The H series was the third series of rapid transit rolling stock used in the subway system of Toronto, Ontario, Canada. They were built in six production sets, named H1 to H6, from 1965 to 1990 in Thunder Bay, Ontario, for the Toronto Transit Commission (TTC).

The first five sets were manufactured by Hawker Siddeley Canada until 1979, when the company was purchased by the Urban Transportation Development Corporation (UTDC), which then took over production. They operated alongside their predecessor models, the M series, while the H6 trains replaced the last remaining G-series trains in 1990.

All H-series cars were manufactured in a facility Hawker Siddeley inherited from Canadian Car & Foundry, which had earlier produced PCC streetcars for the TTC's streetcar network. The facility was taken over by Bombardier Transportation in 1991, which has continued to produce all subsequent rolling stock for the subway. They include the successor of the H series, the T series, introduced in 1996 and which replaced earlier H-series (H1, H2, and the prototype H3) trains by 1999. The remaining H4, H5, and H6 trains were replaced between 2011 and 2014 by the newest model, the Toronto Rocket.

History

Based on the  M1, the early H-series cars improved on the design, notably by enlarging the operator's cab and using a single-handle controller. Revisions were made to the designs, and each production model in the H series improved on the last. The H5s were the first subway cars in the TTC fleet to use chopper controls and were also the first cars with regenerative braking and air-conditioning systems. They had a brighter and more modern passenger interior. Black vinyl seats were replaced by red fabric seats. Individual seats replaced the padded bench seats used on previous models. The interior colour scheme consisted of red floors, cream walls, yellow doors and panels, and brown simulated wood grain panels. The H6s replaced the original red G-class cars and were used almost exclusively on the Bloor-Danforth line, with no further H-series orders made. The H6s were similar to the H5s, but had light brown floors, and orange doors and panels. A prototype T-series car was built by UTDC in 1990–1991, and evaluated by the TTC. By the time the TTC was ready to order new cars in 1992, UTDC had been sold to Bombardier. Bombardier added new technology such as AC propulsion to a platform based on the predecessor H-series cars.

48 cars based on the H1 model were built and used for the Expo Express in Montreal, for Expo 67. 108 modified H6 cars were produced for the Ankara Metro by Bombardier from 1996 to 1997.

Retirement and future
The H1 and H2 cars were replaced by the T1-class cars. The last 12 remaining H1 cars were retired on November 29, 1999. All of the H2 cars were retired by September 28, 2001. Nearly all H1 and H2 cars were scrapped, although several H1 cars are used as subway work vehicles. Some H4 cars were retired when T1-series cars were delivered.

__Job item 1__
From the text on Toronto's H-series subway cars, please answer:
(a) In which city were the H-series cars built?
(b) Which H-series set was the first in the TTC fleet to use chopper controls?
(c) On what date were the last 12 remaining H1 cars retired?
__Job item 2__
Render this sentence from the H-series text in French: "The H6s were similar to the H5s, but had light brown floors, and orange doors and panels."
__Job item 3__
Continue the text on Toronto's H-series subway cars from where it stops.

__Supplied material__
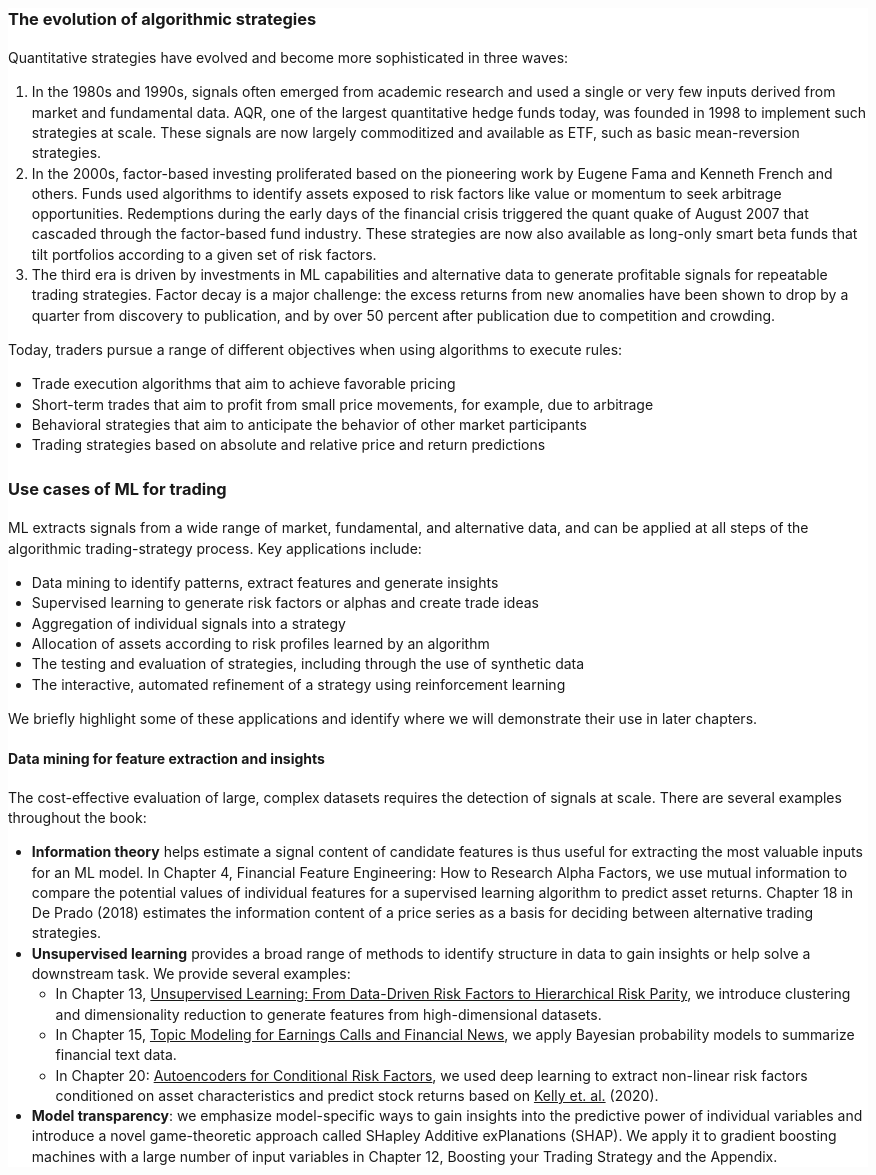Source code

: ### The evolution of algorithmic strategies

Quantitative strategies have evolved and become more sophisticated in three waves:

1. In the 1980s and 1990s, signals often emerged from academic research and used a single or very few inputs derived from market and fundamental data. AQR, one of the largest quantitative hedge funds today, was founded in 1998 to implement such strategies at scale. These signals are now largely commoditized and available as ETF, such as basic mean-reversion strategies.
2. In the 2000s, factor-based investing proliferated based on the pioneering work by Eugene Fama and Kenneth French and others. Funds used algorithms to identify assets exposed to risk factors like value or momentum to seek arbitrage opportunities. Redemptions during the early days of the financial crisis triggered the quant quake of August 2007 that cascaded through the factor-based fund industry. These strategies are now also available as long-only smart beta funds that tilt portfolios according to a given set of risk factors.
3. The third era is driven by investments in ML capabilities and alternative data to generate profitable signals for repeatable trading strategies. Factor decay is a major challenge: the excess returns from new anomalies have been shown to drop by a quarter from discovery to publication, and by over 50 percent after publication due to competition and crowding.

Today, traders pursue a range of different objectives when using algorithms to execute rules:
- Trade execution algorithms that aim to achieve favorable pricing
- Short-term trades that aim to profit from small price movements, for example, due to arbitrage
- Behavioral strategies that aim to anticipate the behavior of other market participants
- Trading strategies based on absolute and relative price and return predictions

### Use cases of ML for trading

ML extracts signals from a wide range of market, fundamental, and alternative data, and can be applied at all steps of the algorithmic trading-strategy process. Key applications include:
- Data mining to identify patterns, extract features and generate insights
- Supervised learning to generate risk factors or alphas and create trade ideas
- Aggregation of individual signals into a strategy
- Allocation of assets according to risk profiles learned by an algorithm
- The testing and evaluation of strategies, including through the use of synthetic data
- The interactive, automated refinement of a strategy using reinforcement learning

We briefly highlight some of these applications and identify where we will demonstrate their use in later chapters.

#### Data mining for feature extraction and insights

The cost-effective evaluation of large, complex datasets requires the detection of signals at scale. There are several examples throughout the book:
- **Information theory** helps estimate a signal content of candidate features is thus useful for extracting the most valuable inputs for an ML model. In Chapter 4, Financial Feature Engineering: How to Research Alpha Factors, we use mutual information to compare the potential values of individual features for a supervised learning algorithm to predict asset returns. Chapter 18 in De Prado (2018) estimates the information content of a price series as a basis for deciding between alternative trading strategies.
- **Unsupervised learning** provides a broad range of methods to identify structure in data to gain insights or help solve a downstream task. We provide several examples: 
    - In Chapter 13, [Unsupervised Learning: From Data-Driven Risk Factors to Hierarchical Risk Parity](../13_unsupervised_learning/README.md), we introduce clustering and dimensionality reduction to generate features from high-dimensional datasets. 
    - In Chapter 15, [Topic Modeling for Earnings Calls and Financial News](../15_topic_modeling/README.md), we apply Bayesian probability models to summarize financial text data.
    - In Chapter 20: [Autoencoders for Conditional Risk Factors](../20_autoencoders_for_conditional_risk_factors), we used deep learning to extract non-linear risk factors conditioned on asset characteristics and predict stock returns based on [Kelly et. al.](https://www.aqr.com/Insights/Research/Working-Paper/Autoencoder-Asset-Pricing-Models) (2020).
- **Model transparency**: we emphasize model-specific ways to gain insights into the predictive power of individual variables and introduce a novel game-theoretic approach called SHapley Additive exPlanations (SHAP). We apply it to gradient boosting machines with a large number of input variables in Chapter 12, Boosting your Trading Strategy and the Appendix.
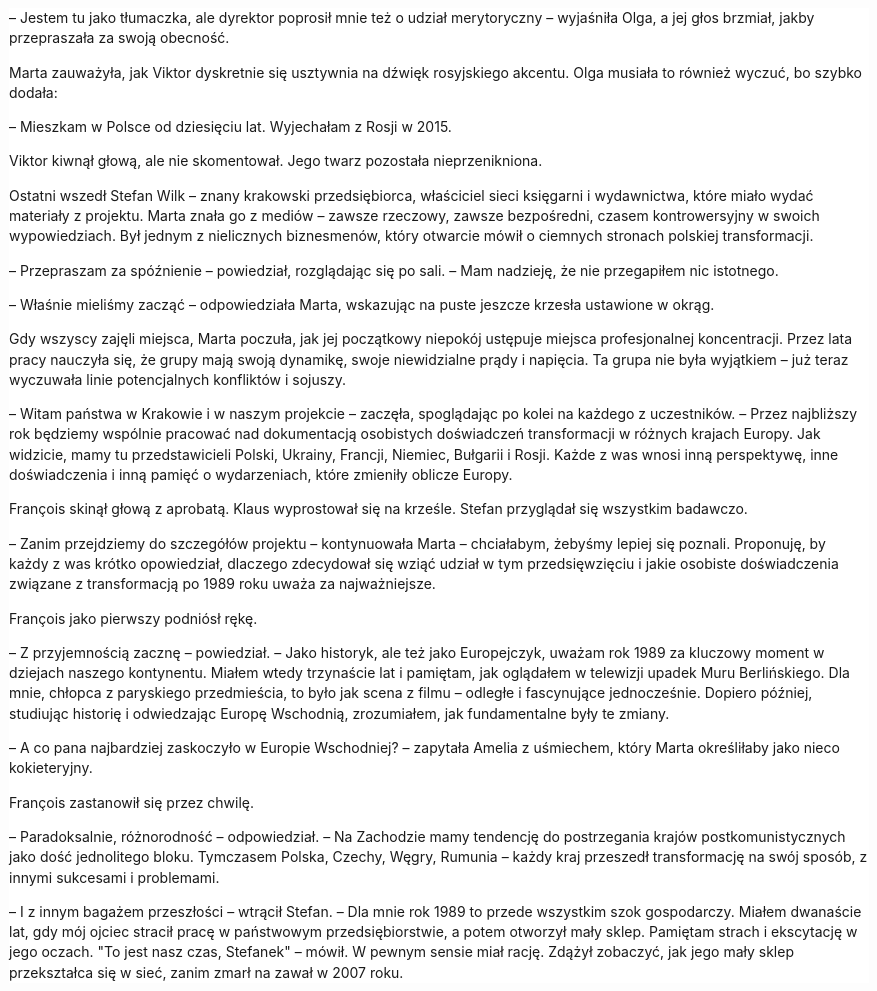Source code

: – Jestem tu jako tłumaczka, ale dyrektor poprosił mnie też o udział merytoryczny – wyjaśniła Olga, a jej głos brzmiał, jakby przepraszała za swoją obecność.

Marta zauważyła, jak Viktor dyskretnie się usztywnia na dźwięk rosyjskiego akcentu. Olga musiała to również wyczuć, bo szybko dodała:

– Mieszkam w Polsce od dziesięciu lat. Wyjechałam z Rosji w 2015.

Viktor kiwnął głową, ale nie skomentował. Jego twarz pozostała nieprzenikniona.

Ostatni wszedł Stefan Wilk – znany krakowski przedsiębiorca, właściciel sieci księgarni i wydawnictwa, które miało wydać materiały z projektu. Marta znała go z mediów – zawsze rzeczowy, zawsze bezpośredni, czasem kontrowersyjny w swoich wypowiedziach. Był jednym z nielicznych biznesmenów, który otwarcie mówił o ciemnych stronach polskiej transformacji.

– Przepraszam za spóźnienie – powiedział, rozglądając się po sali. – Mam nadzieję, że nie przegapiłem nic istotnego.

– Właśnie mieliśmy zacząć – odpowiedziała Marta, wskazując na puste jeszcze krzesła ustawione w okrąg.

Gdy wszyscy zajęli miejsca, Marta poczuła, jak jej początkowy niepokój ustępuje miejsca profesjonalnej koncentracji. Przez lata pracy nauczyła się, że grupy mają swoją dynamikę, swoje niewidzialne prądy i napięcia. Ta grupa nie była wyjątkiem – już teraz wyczuwała linie potencjalnych konfliktów i sojuszy.

– Witam państwa w Krakowie i w naszym projekcie – zaczęła, spoglądając po kolei na każdego z uczestników. – Przez najbliższy rok będziemy wspólnie pracować nad dokumentacją osobistych doświadczeń transformacji w różnych krajach Europy. Jak widzicie, mamy tu przedstawicieli Polski, Ukrainy, Francji, Niemiec, Bułgarii i Rosji. Każde z was wnosi inną perspektywę, inne doświadczenia i inną pamięć o wydarzeniach, które zmieniły oblicze Europy.

François skinął głową z aprobatą. Klaus wyprostował się na krześle. Stefan przyglądał się wszystkim badawczo.

– Zanim przejdziemy do szczegółów projektu – kontynuowała Marta – chciałabym, żebyśmy lepiej się poznali. Proponuję, by każdy z was krótko opowiedział, dlaczego zdecydował się wziąć udział w tym przedsięwzięciu i jakie osobiste doświadczenia związane z transformacją po 1989 roku uważa za najważniejsze.

François jako pierwszy podniósł rękę.

– Z przyjemnością zacznę – powiedział. – Jako historyk, ale też jako Europejczyk, uważam rok 1989 za kluczowy moment w dziejach naszego kontynentu. Miałem wtedy trzynaście lat i pamiętam, jak oglądałem w telewizji upadek Muru Berlińskiego. Dla mnie, chłopca z paryskiego przedmieścia, to było jak scena z filmu – odległe i fascynujące jednocześnie. Dopiero później, studiując historię i odwiedzając Europę Wschodnią, zrozumiałem, jak fundamentalne były te zmiany.

– A co pana najbardziej zaskoczyło w Europie Wschodniej? – zapytała Amelia z uśmiechem, który Marta określiłaby jako nieco kokieteryjny.

François zastanowił się przez chwilę.

– Paradoksalnie, różnorodność – odpowiedział. – Na Zachodzie mamy tendencję do postrzegania krajów postkomunistycznych jako dość jednolitego bloku. Tymczasem Polska, Czechy, Węgry, Rumunia – każdy kraj przeszedł transformację na swój sposób, z innymi sukcesami i problemami.

– I z innym bagażem przeszłości – wtrącił Stefan. – Dla mnie rok 1989 to przede wszystkim szok gospodarczy. Miałem dwanaście lat, gdy mój ojciec stracił pracę w państwowym przedsiębiorstwie, a potem otworzył mały sklep. Pamiętam strach i ekscytację w jego oczach. "To jest nasz czas, Stefanek" – mówił. W pewnym sensie miał rację. Zdążył zobaczyć, jak jego mały sklep przekształca się w sieć, zanim zmarł na zawał w 2007 roku.
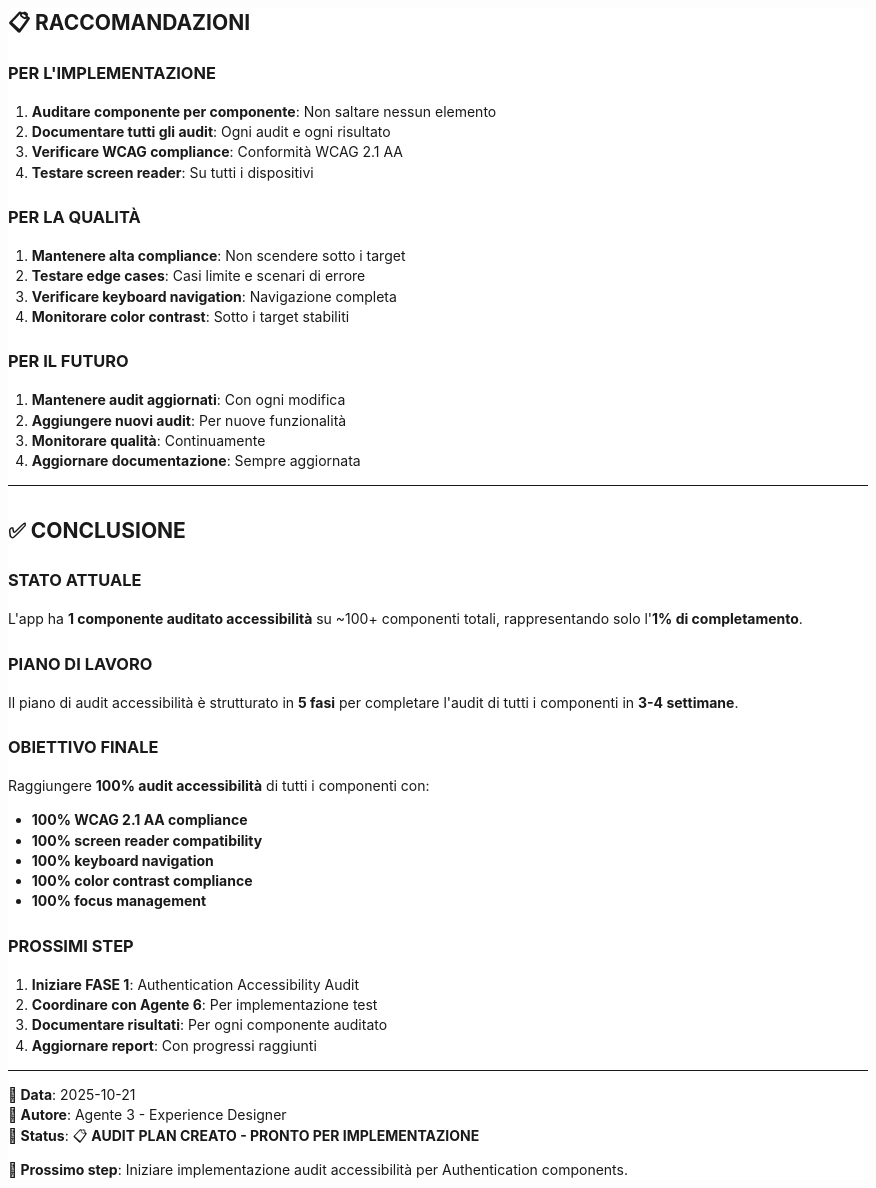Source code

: ## 📋 RACCOMANDAZIONI

### **PER L'IMPLEMENTAZIONE**
1. **Auditare componente per componente**: Non saltare nessun elemento
2. **Documentare tutti gli audit**: Ogni audit e ogni risultato
3. **Verificare WCAG compliance**: Conformità WCAG 2.1 AA
4. **Testare screen reader**: Su tutti i dispositivi

### **PER LA QUALITÀ**
1. **Mantenere alta compliance**: Non scendere sotto i target
2. **Testare edge cases**: Casi limite e scenari di errore
3. **Verificare keyboard navigation**: Navigazione completa
4. **Monitorare color contrast**: Sotto i target stabiliti

### **PER IL FUTURO**
1. **Mantenere audit aggiornati**: Con ogni modifica
2. **Aggiungere nuovi audit**: Per nuove funzionalità
3. **Monitorare qualità**: Continuamente
4. **Aggiornare documentazione**: Sempre aggiornata

---

## ✅ CONCLUSIONE

### **STATO ATTUALE**
L'app ha **1 componente auditato accessibilità** su ~100+ componenti totali, rappresentando solo l'**1% di completamento**.

### **PIANO DI LAVORO**
Il piano di audit accessibilità è strutturato in **5 fasi** per completare l'audit di tutti i componenti in **3-4 settimane**.

### **OBIETTIVO FINALE**
Raggiungere **100% audit accessibilità** di tutti i componenti con:
- **100% WCAG 2.1 AA compliance**
- **100% screen reader compatibility**
- **100% keyboard navigation**
- **100% color contrast compliance**
- **100% focus management**

### **PROSSIMI STEP**
1. **Iniziare FASE 1**: Authentication Accessibility Audit
2. **Coordinare con Agente 6**: Per implementazione test
3. **Documentare risultati**: Per ogni componente auditato
4. **Aggiornare report**: Con progressi raggiunti

---

**📅 Data**: 2025-10-21  
**👤 Autore**: Agente 3 - Experience Designer  
**🎯 Status**: 📋 **AUDIT PLAN CREATO - PRONTO PER IMPLEMENTAZIONE**

**🚀 Prossimo step**: Iniziare implementazione audit accessibilità per Authentication components.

__Final answer 1__
(a) Thunder Bay, Ontario
(b) The H5s
(c) November 29, 1999

__Final answer 2__
Les H6 étaient semblables aux H5, mais avaient des planchers brun clair, ainsi que des portes et des panneaux orange.

__Final answer 3__
In 2006, the TTC placed an order with Bombardier Transportation for the first 39 articulated Toronto Rocket (TR) trains to be operated on the Yonge–University-Spadina (YUS) line. This allowed the TTC to retire the remaining H4 and H5 cars.

A contract option was exercised in 2010, when the TTC ordered 31 additional new TR trains making 70 trains in total. This allowed for the retirement of the H6 subway cars on the Bloor–Danforth line and to have enough new TR trains available for the opening of the YUS line extension to Vaughan.

With the arrival of the articulated TR trains in 2011, many T1-series trains were transferred from the YUS line to the Bloor–Danforth line. This allowed for the retirement of the H4 cars, between the fall of 2011 until January 27, 2012, when the last H4 train made its last run during the morning rush on the Bloor-Danforth line. The H4s were expected to be scrapped at Future Enterprises in Hamilton, Ontario, although some H4 cars were retained for use as maintenance trains.

The H5 trains were replaced shortly thereafter by the arrival of more TR-series trains. The last H5 train made its final service run on June 14, 2013, with a round-trip on the YUS line. That trip began at Wilson station en route to Finch station. On the return trip, the train encountered technical difficulties at Eglinton West station, meaning the train had to go out of service. While many H5 subway cars were scrapped, some cars were sent to the United States for refurbishing and were expected to be shipped to the Lagos Metropolitan Area Transport Authority of Nigeria for the Lagos Rail Mass Transit project.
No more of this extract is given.